*** Raw data

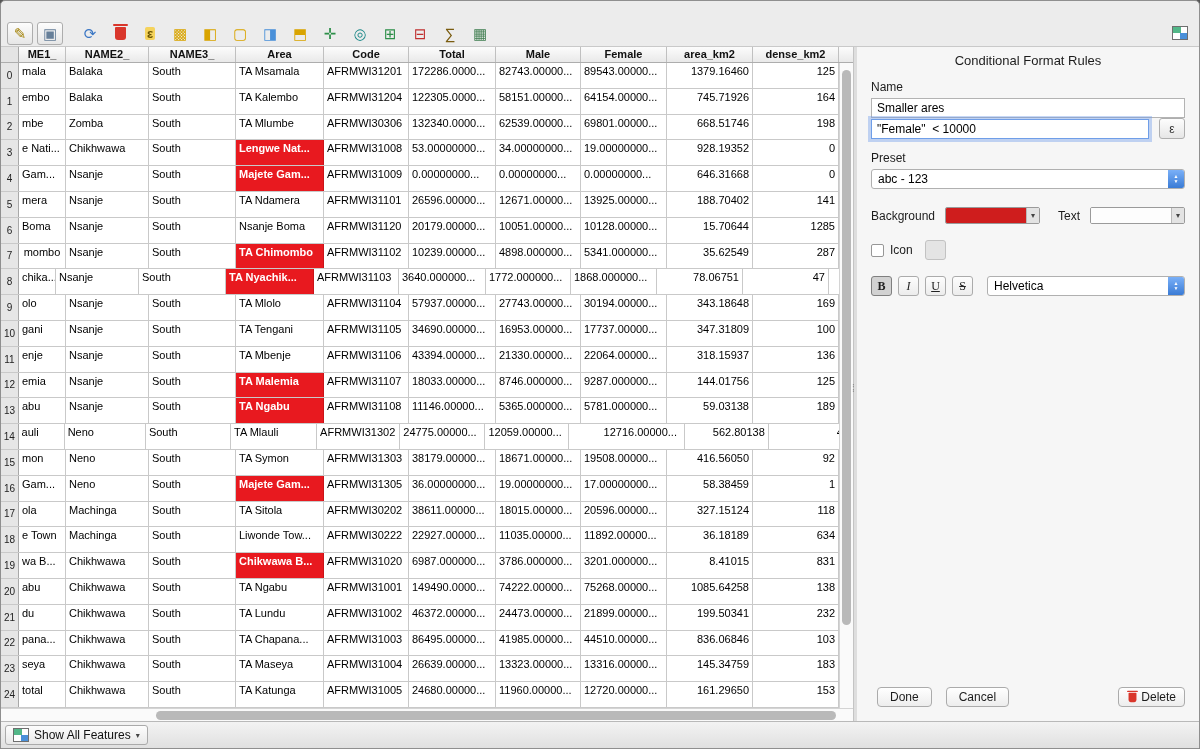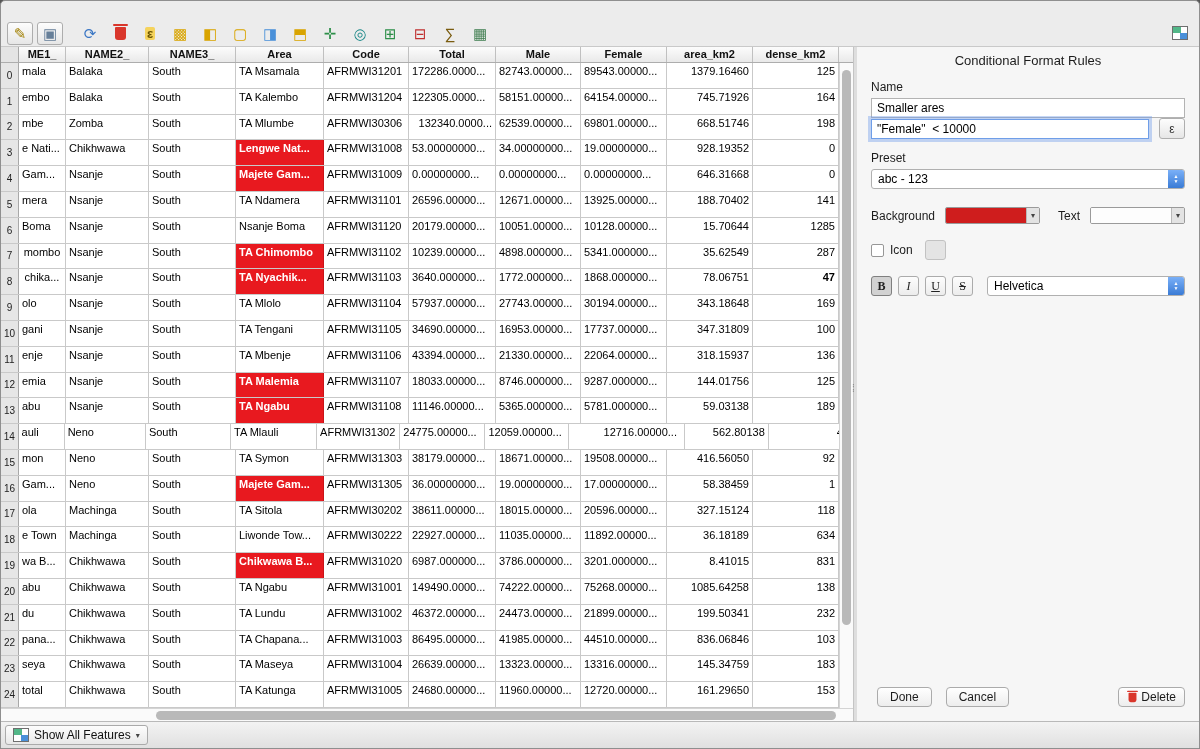--- a/index.html
+++ b/index.html
@@ -244,21 +244,21 @@
           <div class="td" style="width: 86px; text-align: right;">745.71926</div>
           <div class="td" style="width: 86px; text-align: right;">164</div>
         </div>
         <div class="tr">
           <div class="rownum">2</div>
           <div class="td" style="width: 47px; text-align: left;">mbe</div>
           <div class="td" style="width: 83px; text-align: left;">Zomba</div>
           <div class="td" style="width: 87px; text-align: left;">South</div>
           <div class="td" style="width: 88px; text-align: left;">TA Mlumbe</div>
           <div class="td" style="width: 85px; text-align: left;">AFRMWI30306</div>
-          <div class="td" style="width: 87px; text-align: right;">132340.0000...</div>
+          <div class="td" style="width: 87px; text-align: left;">132340.0000...</div>
           <div class="td" style="width: 85px; text-align: left;">62539.00000...</div>
           <div class="td" style="width: 86px; text-align: left;">69801.00000...</div>
           <div class="td" style="width: 86px; text-align: right;">668.51746</div>
           <div class="td" style="width: 86px; text-align: right;">198</div>
         </div>
         <div class="tr">
           <div class="rownum">3</div>
           <div class="td" style="width: 47px; text-align: left;">e Nati...</div>
           <div class="td" style="width: 83px; text-align: left;">Chikhwawa</div>
           <div class="td" style="width: 87px; text-align: left;">South</div>
@@ -317,30 +317,30 @@
           <div class="td hl" style="width: 88px; text-align: left;">TA Chimombo</div>
           <div class="td" style="width: 85px; text-align: left;">AFRMWI31102</div>
           <div class="td" style="width: 87px; text-align: left;">10239.00000...</div>
           <div class="td" style="width: 85px; text-align: left;">4898.000000...</div>
           <div class="td" style="width: 86px; text-align: left;">5341.000000...</div>
           <div class="td" style="width: 86px; text-align: right;">35.62549</div>
           <div class="td" style="width: 86px; text-align: right;">287</div>
         </div>
         <div class="tr">
           <div class="rownum">8</div>
-          <div class="td" style="width: 47px; text-align: center;">chika...</div>
+          <div class="td" style="width: 37px; text-align: center;">chika...</div>
           <div class="td" style="width: 83px; text-align: left;">Nsanje</div>
           <div class="td" style="width: 87px; text-align: left;">South</div>
           <div class="td hl" style="width: 88px; text-align: left;">TA Nyachik...</div>
           <div class="td" style="width: 85px; text-align: left;">AFRMWI31103</div>
           <div class="td" style="width: 87px; text-align: left;">3640.000000...</div>
           <div class="td" style="width: 85px; text-align: left;">1772.000000...</div>
           <div class="td" style="width: 86px; text-align: left;">1868.000000...</div>
           <div class="td" style="width: 86px; text-align: right;">78.06751</div>
-          <div class="td" style="width: 86px; text-align: right; font-weight: bold;">47</div>
+          <div class="td" style="width: 86px; text-align: right;">47</div>
         </div>
         <div class="tr">
           <div class="rownum">9</div>
           <div class="td" style="width: 47px; text-align: left;">olo</div>
           <div class="td" style="width: 83px; text-align: left;">Nsanje</div>
           <div class="td" style="width: 87px; text-align: left;">South</div>
           <div class="td" style="width: 88px; text-align: left;">TA Mlolo</div>
           <div class="td" style="width: 85px; text-align: left;">AFRMWI31104</div>
           <div class="td" style="width: 87px; text-align: left;">57937.00000...</div>
           <div class="td" style="width: 85px; text-align: left;">27743.00000...</div>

******

• **What the task requires**:
Each entry needs to be retyped exactly; the pictures stay out.

• **Result**:
--- a/index.html
+++ b/index.html
@@ -244,21 +244,21 @@
           <div class="td" style="width: 86px; text-align: right;">745.71926</div>
           <div class="td" style="width: 86px; text-align: right;">164</div>
         </div>
         <div class="tr">
           <div class="rownum">2</div>
           <div class="td" style="width: 47px; text-align: left;">mbe</div>
           <div class="td" style="width: 83px; text-align: left;">Zomba</div>
           <div class="td" style="width: 87px; text-align: left;">South</div>
           <div class="td" style="width: 88px; text-align: left;">TA Mlumbe</div>
           <div class="td" style="width: 85px; text-align: left;">AFRMWI30306</div>
-          <div class="td" style="width: 87px; text-align: right;">132340.0000...</div>
+          <div class="td" style="width: 87px; text-align: left;">132340.0000...</div>
           <div class="td" style="width: 85px; text-align: left;">62539.00000...</div>
           <div class="td" style="width: 86px; text-align: left;">69801.00000...</div>
           <div class="td" style="width: 86px; text-align: right;">668.51746</div>
           <div class="td" style="width: 86px; text-align: right;">198</div>
         </div>
         <div class="tr">
           <div class="rownum">3</div>
           <div class="td" style="width: 47px; text-align: left;">e Nati...</div>
           <div class="td" style="width: 83px; text-align: left;">Chikhwawa</div>
           <div class="td" style="width: 87px; text-align: left;">South</div>
@@ -317,30 +317,30 @@
           <div class="td hl" style="width: 88px; text-align: left;">TA Chimombo</div>
           <div class="td" style="width: 85px; text-align: left;">AFRMWI31102</div>
           <div class="td" style="width: 87px; text-align: left;">10239.00000...</div>
           <div class="td" style="width: 85px; text-align: left;">4898.000000...</div>
           <div class="td" style="width: 86px; text-align: left;">5341.000000...</div>
           <div class="td" style="width: 86px; text-align: right;">35.62549</div>
           <div class="td" style="width: 86px; text-align: right;">287</div>
         </div>
         <div class="tr">
           <div class="rownum">8</div>
-          <div class="td" style="width: 47px; text-align: center;">chika...</div>
+          <div class="td" style="width: 37px; text-align: center;">chika...</div>
           <div class="td" style="width: 83px; text-align: left;">Nsanje</div>
           <div class="td" style="width: 87px; text-align: left;">South</div>
           <div class="td hl" style="width: 88px; text-align: left;">TA Nyachik...</div>
           <div class="td" style="width: 85px; text-align: left;">AFRMWI31103</div>
           <div class="td" style="width: 87px; text-align: left;">3640.000000...</div>
           <div class="td" style="width: 85px; text-align: left;">1772.000000...</div>
           <div class="td" style="width: 86px; text-align: left;">1868.000000...</div>
           <div class="td" style="width: 86px; text-align: right;">78.06751</div>
-          <div class="td" style="width: 86px; text-align: right; font-weight: bold;">47</div>
+          <div class="td" style="width: 86px; text-align: right;">47</div>
         </div>
         <div class="tr">
           <div class="rownum">9</div>
           <div class="td" style="width: 47px; text-align: left;">olo</div>
           <div class="td" style="width: 83px; text-align: left;">Nsanje</div>
           <div class="td" style="width: 87px; text-align: left;">South</div>
           <div class="td" style="width: 88px; text-align: left;">TA Mlolo</div>
           <div class="td" style="width: 85px; text-align: left;">AFRMWI31104</div>
           <div class="td" style="width: 87px; text-align: left;">57937.00000...</div>
           <div class="td" style="width: 85px; text-align: left;">27743.00000...</div>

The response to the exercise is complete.